All animals and plants are made up of cells. Parts of cells are called organelles. Organelles common to all cells are:
- A nucleus – It controls the actions of the cell and contains DNA or RNA.
- Cytoplasm – Where chemical reactions occur. Inside the cytoplasm are enzymes which speed up these reactions.
- A cell membrane – It controls the passage of substances in and out of the cell
- Mitochondria - Where respiration takes place
Plants cells have:
- A cellulose cell wall – to keep the structure of the cell
- Chloroplasts – to absorb sunlight energy to make food by photosynthesis
- A vacuole – It stores nutrients and food in the form of cell sap
Yeast cells have:
- A chitin cell wall - to keep the structure of the cell
- A vacuole - It stores nutrients and food
Cells, tissues and organs
A group of cells with similar structures and a particular function are called a tissue. For instance, the cells on the surface of a leaf form "pallisade tissue". Tissues are grouped together to form an organ. A leaf is an organ. Organs are grouped together in organ systems. These form an organism, for example a whole plant.
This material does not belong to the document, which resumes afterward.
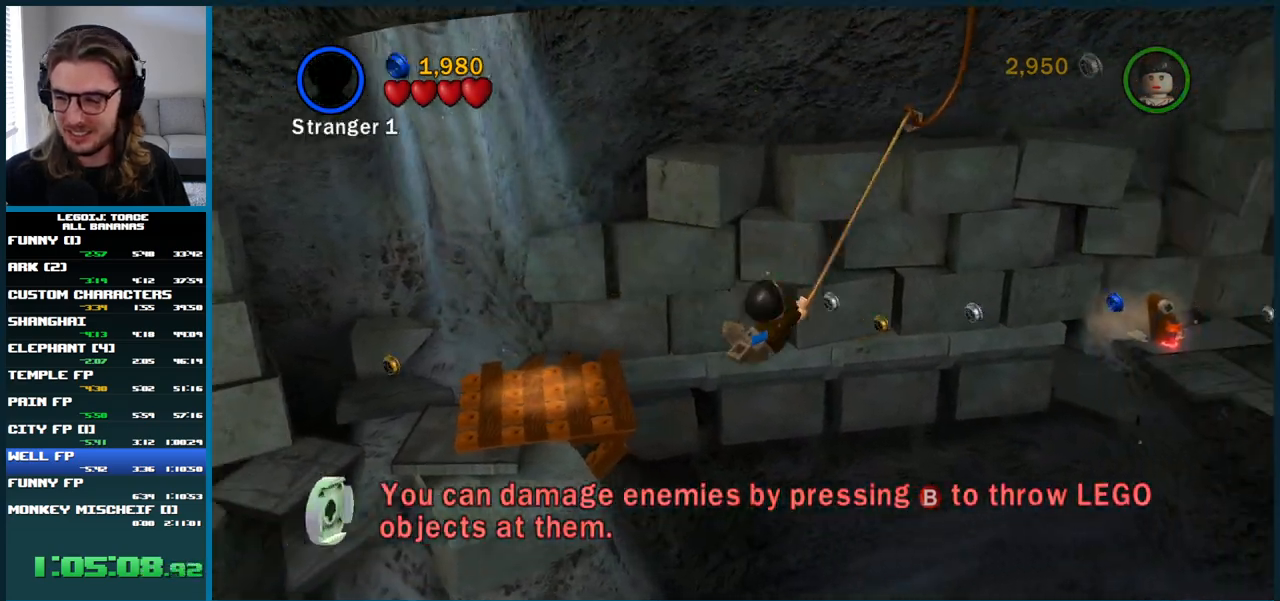
{"dt_ms": 500, "buttons": [], "left_stick": "right", "right_stick": "center", "button_events": []}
Organelle > Cells > Tissue > Organ > Organ system > Organism
Tissues are usually formed from specialised cells. The cells in the pallisade tissue are specialised to perform photosynthesis and so contain many chloroplasts. Some other specialised cells are:
- Guard cells
- Egg cells
- Sperm cells
- Red blood cells
Diffusion is the net movement of particles from an area of high concentration to an area of a lower concentration. The steeper the concentration gradient, the more rapid the rate of diffusion.
Examples of diffusion are:
- Oxygen (required for respiration) enters the blood through capillaries next to air sacks in the lungs (alveoli) by diffusion
- Carbon dioxide entering leaves for photosynthesis
If you spray a can of air freshener in a room in one corner and have another person sit somewhere else in the room, how come he/she can smell it after a few seconds? The air freshener diffuses throughout the room- from an area of high concentration (the area where you sprayed the deodorant) to an area of low concentration (where the other person is).
Osmosis is the movement of water from an area of high water concentration (more dilute) to an area of a low water concentration (less dilute) through a partially permeable membrane.
A partially permeable membrane allows water molecules to pass through but not solute molecules, because they are too big. It's like a sieve. Visking tubing is a partially permeable membrane. It is used in dialysis machines.
Plant cells need to be turgid (i.e. rigid) to support plant tissues.
If the water potential outside the cell is higher than outside (hypotonic), water moves into the cell, the vacuole expands and the plant cell becomes turgid.
If the water potential outside the cell is lower than outside (hypertonic), water moves out of the cell, the vacuole shrinks and the cell loses its shape and becomes flaccid. A cell which is flaccid (due to water loss from osmosis) is called plasmolysed. A plant that contains plasmolysed cells is said to wilt and the leaves droop, collapsing and hanging down from the stem.
An isotonic solution is when the water potential is equal on the inside and outside of the cell.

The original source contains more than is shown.